Il 1 maggio 1867, a Chicago, entra in vigore la prima legge che riduce la giornata lavorativa a 8 ore (per sei giorni). Le radici e le ragioni di questa festa sono qui: nella battaglia per dare dignità al lavoro. È stata una battaglia lunga: in Italia la settimana lavorativa di 40 ore, 8 al giorno con due di ferie, per gli operai è arrivata solo nel 1969, con l’Autunno caldo. Eppure, nel tempo quelle che sembravano conquiste utopiche, sono diventate realtà: è stato proibito il lavoro minorile, ad esempio, si sono alzati finalmente i salari oltre la soglia della sussistenza. Non è stato un processo facile, né scontato. L’aumento della produttività lo ha reso possibile, certo. Ma ci sono volute le lotte del movimento socialista, e poi cattolico, e dei sindacati, affinché quegli incrementi di produttività fossero redistribuiti dal capitale al lavoro.

La dignità del lavoro ha spinto la produttività a crescere ulteriormente. Era così già agli albori della rivoluzione industriale: il grande storico inglese Robert Allen ha mostrato come nel Settecento siano stati proprio i più alti salari, in Inghilterra, a fornire gli incentivi per investire nelle prime macchine. E furono un secolo dopo alle origini dei progressi tecnologici degli Stati Uniti, quindi della Germania, i due paesi leader della seconda rivoluzione industriale.
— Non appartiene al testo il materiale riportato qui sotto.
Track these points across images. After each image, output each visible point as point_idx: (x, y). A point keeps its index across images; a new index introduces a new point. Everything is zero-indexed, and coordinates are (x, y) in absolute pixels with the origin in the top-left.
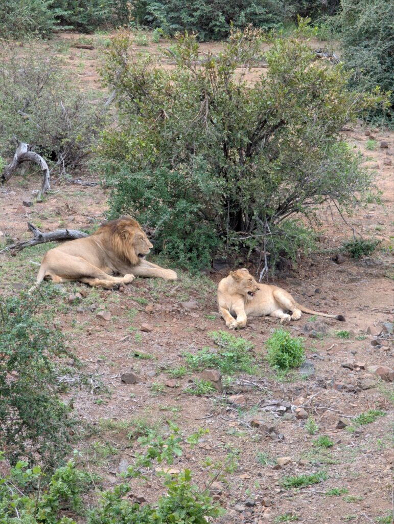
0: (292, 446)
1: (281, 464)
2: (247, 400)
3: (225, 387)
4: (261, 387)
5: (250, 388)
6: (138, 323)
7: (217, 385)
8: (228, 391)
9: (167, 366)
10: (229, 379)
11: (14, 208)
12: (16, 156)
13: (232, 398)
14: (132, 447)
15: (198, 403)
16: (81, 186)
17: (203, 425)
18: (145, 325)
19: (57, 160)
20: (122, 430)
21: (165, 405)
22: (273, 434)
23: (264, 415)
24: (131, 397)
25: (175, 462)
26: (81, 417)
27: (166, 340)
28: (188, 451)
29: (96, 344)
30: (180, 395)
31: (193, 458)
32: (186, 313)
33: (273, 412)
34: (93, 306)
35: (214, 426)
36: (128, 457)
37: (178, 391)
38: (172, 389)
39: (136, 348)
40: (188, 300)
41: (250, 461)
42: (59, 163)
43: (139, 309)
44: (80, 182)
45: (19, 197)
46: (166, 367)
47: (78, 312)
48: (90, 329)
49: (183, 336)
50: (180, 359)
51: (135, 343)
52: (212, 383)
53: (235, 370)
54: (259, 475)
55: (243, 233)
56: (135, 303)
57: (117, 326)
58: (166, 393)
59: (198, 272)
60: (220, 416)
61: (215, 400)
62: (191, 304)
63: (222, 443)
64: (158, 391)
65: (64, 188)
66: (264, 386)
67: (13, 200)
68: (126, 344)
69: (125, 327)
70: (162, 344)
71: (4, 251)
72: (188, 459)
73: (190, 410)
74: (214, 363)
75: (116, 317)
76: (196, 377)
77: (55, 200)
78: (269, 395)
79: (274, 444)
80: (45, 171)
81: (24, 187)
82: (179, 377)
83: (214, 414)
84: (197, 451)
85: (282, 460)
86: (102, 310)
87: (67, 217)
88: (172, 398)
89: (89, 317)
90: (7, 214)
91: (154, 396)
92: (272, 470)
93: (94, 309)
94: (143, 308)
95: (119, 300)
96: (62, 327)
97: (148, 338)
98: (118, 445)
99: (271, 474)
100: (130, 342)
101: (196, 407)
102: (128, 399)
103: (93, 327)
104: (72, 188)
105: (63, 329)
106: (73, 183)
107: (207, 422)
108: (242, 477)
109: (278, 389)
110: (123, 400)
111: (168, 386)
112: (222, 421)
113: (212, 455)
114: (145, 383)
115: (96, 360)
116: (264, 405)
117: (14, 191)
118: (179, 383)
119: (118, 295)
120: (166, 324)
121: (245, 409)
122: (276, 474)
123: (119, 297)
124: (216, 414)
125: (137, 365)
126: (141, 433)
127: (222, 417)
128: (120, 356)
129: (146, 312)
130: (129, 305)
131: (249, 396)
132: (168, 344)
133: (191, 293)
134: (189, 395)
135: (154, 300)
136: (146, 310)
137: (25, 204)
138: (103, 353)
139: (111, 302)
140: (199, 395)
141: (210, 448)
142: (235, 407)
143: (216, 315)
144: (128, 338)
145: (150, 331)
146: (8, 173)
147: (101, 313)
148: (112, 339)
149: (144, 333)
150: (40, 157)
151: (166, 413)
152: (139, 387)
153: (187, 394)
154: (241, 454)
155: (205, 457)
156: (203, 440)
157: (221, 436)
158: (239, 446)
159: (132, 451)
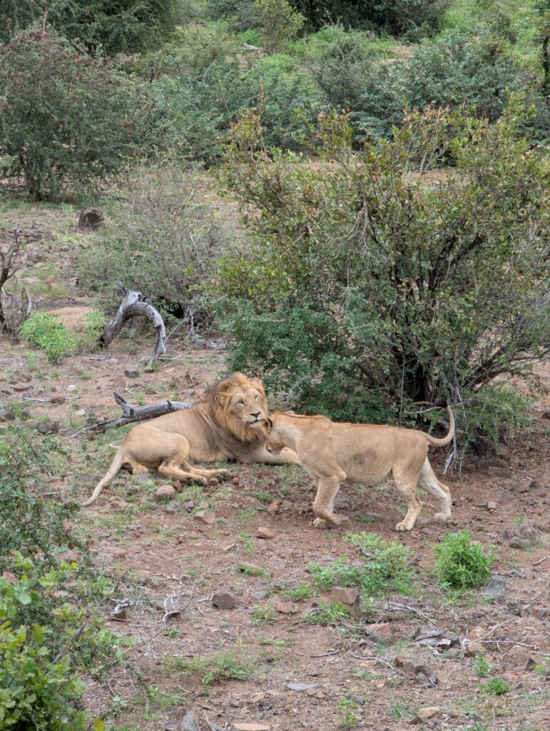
0: (447, 694)
1: (421, 717)
2: (394, 631)
3: (364, 613)
4: (420, 613)
5: (403, 615)
6: (255, 527)
7: (352, 610)
8: (369, 618)
9: (286, 585)
10: (370, 602)
11: (111, 380)
12: (121, 310)
13: (370, 628)
14: (208, 695)
15: (319, 634)
16: (214, 351)
17: (321, 665)
18: (263, 530)
19: (183, 317)
20: (195, 671)
21: (270, 638)
22: (421, 675)
23: (418, 652)
24: (222, 627)
25: (267, 715)
26: (140, 655)
27: (290, 551)
28: (290, 700)
29: (186, 555)
30: (297, 624)
31: (295, 710)
33: (431, 648)
34: (191, 504)
35: (337, 666)
36: (200, 708)
37: (295, 619)
38: (285, 616)
39: (244, 560)
41: (378, 713)
42: (186, 320)
43: (259, 508)
44: (214, 345)
45: (120, 366)
46: (283, 587)
47: (167, 512)
48: (181, 535)
49: (319, 544)
50: (307, 575)
51: (245, 555)
52: (344, 607)
53: (386, 591)
55: (427, 403)
56: (253, 500)
57: (222, 532)
58: (275, 621)
60: (350, 652)
61: (343, 630)
62: (339, 501)
63: (344, 689)
64: (264, 618)
65: (190, 353)
66: (424, 611)
67: (113, 370)
68: (231, 555)
69: (235, 533)
70: (283, 555)
71: (80, 434)
72: (287, 711)
73: (305, 644)
74: (355, 580)
75: (223, 519)
76: (323, 600)
77: (172, 369)
78: (430, 625)
79: (420, 690)
80: (159, 327)
81: (131, 353)
82: (299, 600)
83: (340, 649)
84: (304, 700)
85: (426, 711)
86: (203, 509)
87: (185, 391)
88: (283, 629)
89: (183, 520)
90: (99, 388)
91: (256, 626)
92: (407, 725)
93: (191, 508)
94: (265, 507)
95: (230, 495)
96: (141, 533)
97: (264, 547)
98: (187, 692)
100: (238, 552)
101: (315, 640)
102: (216, 629)
103: (186, 533)
104: (202, 354)
105: (142, 536)
106: (205, 347)
107: (328, 660)
109: (446, 616)
110: (209, 631)
111: (281, 612)
112: (351, 659)
113: (325, 706)
114: (246, 608)
115: (181, 576)
116: (420, 637)
117: (116, 358)
118: (297, 608)
119: (230, 489)
120: (296, 529)
121: (390, 643)
123: (231, 492)
124: (343, 649)
125: (239, 583)
126: (224, 676)
127: (352, 653)
128: (218, 572)
129: (268, 513)
130: (244, 502)
131: (400, 625)
132: (293, 555)
134: (310, 624)
135: (283, 496)
136: (269, 510)
137: (127, 373)
138: (194, 568)
139: (218, 499)
140: (324, 625)
141: (323, 696)
142: (374, 639)
143: (374, 516)
144: (235, 547)
145: (270, 538)
146: (109, 334)
147: (200, 514)
148: (212, 548)
149: (261, 540)
150: (156, 312)
151: (268, 649)
152: (238, 614)
153: (307, 623)
154: (367, 703)
155: (314, 708)
156: (316, 685)
157: (343, 680)
158: (368, 693)
159: (206, 701)
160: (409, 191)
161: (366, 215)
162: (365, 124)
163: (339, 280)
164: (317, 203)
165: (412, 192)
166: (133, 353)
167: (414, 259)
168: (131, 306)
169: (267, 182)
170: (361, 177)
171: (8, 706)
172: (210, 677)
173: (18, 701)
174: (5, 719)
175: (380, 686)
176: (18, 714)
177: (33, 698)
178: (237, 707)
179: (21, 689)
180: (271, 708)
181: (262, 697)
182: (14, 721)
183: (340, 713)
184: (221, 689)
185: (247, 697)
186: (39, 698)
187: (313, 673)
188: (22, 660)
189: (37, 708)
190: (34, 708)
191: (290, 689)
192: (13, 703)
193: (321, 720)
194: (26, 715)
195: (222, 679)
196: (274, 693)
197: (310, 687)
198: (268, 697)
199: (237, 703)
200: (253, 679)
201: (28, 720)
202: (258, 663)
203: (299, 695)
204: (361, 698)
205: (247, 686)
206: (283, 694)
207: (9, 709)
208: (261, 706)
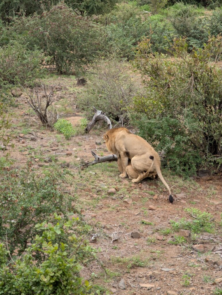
1: (216, 282)
2: (205, 247)
3: (192, 240)
4: (215, 240)
5: (208, 241)
6: (148, 205)
7: (188, 239)
8: (195, 242)
9: (161, 229)
10: (195, 236)
11: (90, 146)
12: (94, 118)
13: (195, 246)
14: (129, 273)
15: (174, 249)
17: (175, 261)
18: (151, 206)
19: (119, 121)
20: (124, 263)
21: (154, 250)
22: (216, 265)
23: (214, 256)
24: (135, 245)
25: (153, 281)
26: (102, 256)
27: (162, 215)
28: (162, 275)
29: (120, 216)
30: (165, 244)
31: (165, 279)
32: (178, 200)
33: (220, 254)
34: (122, 196)
35: (182, 261)
36: (126, 278)
37: (164, 242)
38: (160, 241)
39: (144, 219)
40: (180, 193)
41: (199, 280)
42: (120, 122)
43: (149, 198)
44: (132, 132)
45: (94, 141)
46: (159, 229)
47: (113, 199)
48: (118, 208)
49: (174, 212)
50: (169, 225)
51: (144, 216)
52: (184, 238)
53: (201, 231)
54: (202, 288)
55: (218, 155)
56: (147, 194)
57: (135, 207)
58: (157, 243)
59: (188, 178)
60: (187, 256)
61: (184, 247)
62: (182, 195)
63: (184, 271)
64: (152, 242)
66: (217, 240)
67: (91, 142)
68: (138, 216)
69: (140, 207)
70: (159, 217)
71: (78, 168)
72: (162, 279)
73: (168, 252)
74: (189, 227)
75: (135, 202)
76: (176, 235)
78: (219, 245)
79: (215, 271)
80: (109, 125)
81: (98, 135)
82: (166, 235)
83: (183, 255)
84: (168, 275)
85: (218, 280)
86: (127, 198)
88: (160, 246)
89: (119, 202)
90: (85, 149)
91: (149, 245)
92: (210, 285)
93: (122, 198)
94: (152, 197)
95: (138, 192)
96: (102, 207)
97: (152, 214)
98: (121, 271)
99: (209, 288)
100: (141, 215)
101: (172, 251)
102: (133, 246)
103: (120, 208)
105: (103, 209)
107: (178, 259)
108: (191, 289)
110: (130, 247)
111: (158, 240)
112: (187, 259)
113: (177, 277)
114: (145, 238)
115: (119, 225)
116: (215, 250)
117: (92, 137)
118: (165, 238)
119: (138, 190)
120: (165, 206)
121: (203, 252)
122: (212, 287)
123: (138, 191)
125: (142, 228)
126: (136, 265)
127: (188, 256)
128: (133, 223)
129: (153, 200)
130: (143, 195)
131: (207, 245)
132: (163, 217)
133: (182, 189)
134: (171, 244)
135: (159, 193)
136: (154, 198)
137: (96, 143)
138: (124, 222)
139: (133, 194)
140: (176, 245)
141: (176, 273)
142: (196, 251)
143: (196, 201)
144: (140, 213)
145: (154, 210)
146: (89, 128)
147: (126, 200)
148: (131, 214)
149: (150, 211)
150: (108, 119)
151: (154, 254)
152: (142, 240)
153: (170, 244)
154: (194, 276)
155: (172, 278)
156: (173, 269)
157: (184, 267)
158: (194, 272)
159: (129, 275)
160: (211, 69)
161: (193, 79)
162: (192, 42)
163: (182, 105)
164: (173, 75)
165: (212, 70)
166: (99, 135)
167: (212, 97)
168: (98, 116)
169: (153, 66)
170: (191, 64)
171: (51, 275)
172: (130, 265)
173: (55, 273)
174: (50, 280)
175: (199, 270)
176: (55, 278)
177: (61, 272)
178: (141, 277)
179: (56, 268)
180: (155, 278)
181: (151, 274)
182: (53, 281)
183: (183, 280)
184: (135, 270)
185: (145, 273)
186: (63, 272)
187: (172, 264)
188: (56, 257)
189: (63, 276)
190: (61, 276)
191: (162, 271)
192: (53, 274)
193: (175, 283)
194: (58, 279)
195: (135, 266)
196: (156, 272)
197: (171, 270)
198: (154, 273)
199: (141, 276)
200: (147, 266)
201: (59, 281)
202: (150, 260)
203: (166, 273)
204: (191, 274)
205: (145, 269)
206: (160, 273)
207: (51, 276)
208: (151, 277)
Noi che paese vogliamo essere? Ancora oggi, in Cina, in Vietnam la giornata lavorativa dura di norma di 12 ore, per 6 giorni alla settimana. Pensiamo di poter competere con quei paesi svalutando anche noi il lavoro? A lungo abbiamo fatto proprio questo, negli anni Novanta e Duemila. Eppure, proprio quelli sono stati i decenni del declino. In cui la produttività stagnava: non certo perché i lavoratori poltrivano, ma perché il nostro sistema economico era specializzato in settori poco innovativi, leggeri; settori compatibili con bassi salari e bassa formazione. Non a caso, i nostri giovani più preparati emigravano all’estero. Alimentando il circolo vizioso del declino.

Come spezzare questo circolo negativo? Innanzitutto, ricominciando a dare al lavoro quel che merita: introducendo il salario minimo e adeguando gli stipendi all’inflazione. Quindi, iniziando a dare ai lavoratori anche dignità e voce: con una legge sulla rappresentanza sindacale, finalmente, come ci chiede la Costituzione; con una legge per la democrazia economica, come propone ora una direttiva del Parlamento europeo (è la cogestione sul modello tedesco). In Germania, gli studi mostrano che in questi anni il salario minimo e la cogestione hanno contribuito a migliorare la produttività, rafforzato la resilienza delle imprese e incentivato quelle migliori. Dare dignità al lavoro non è soltanto giusto. Ma può far bene, oggi, all’economia italiana.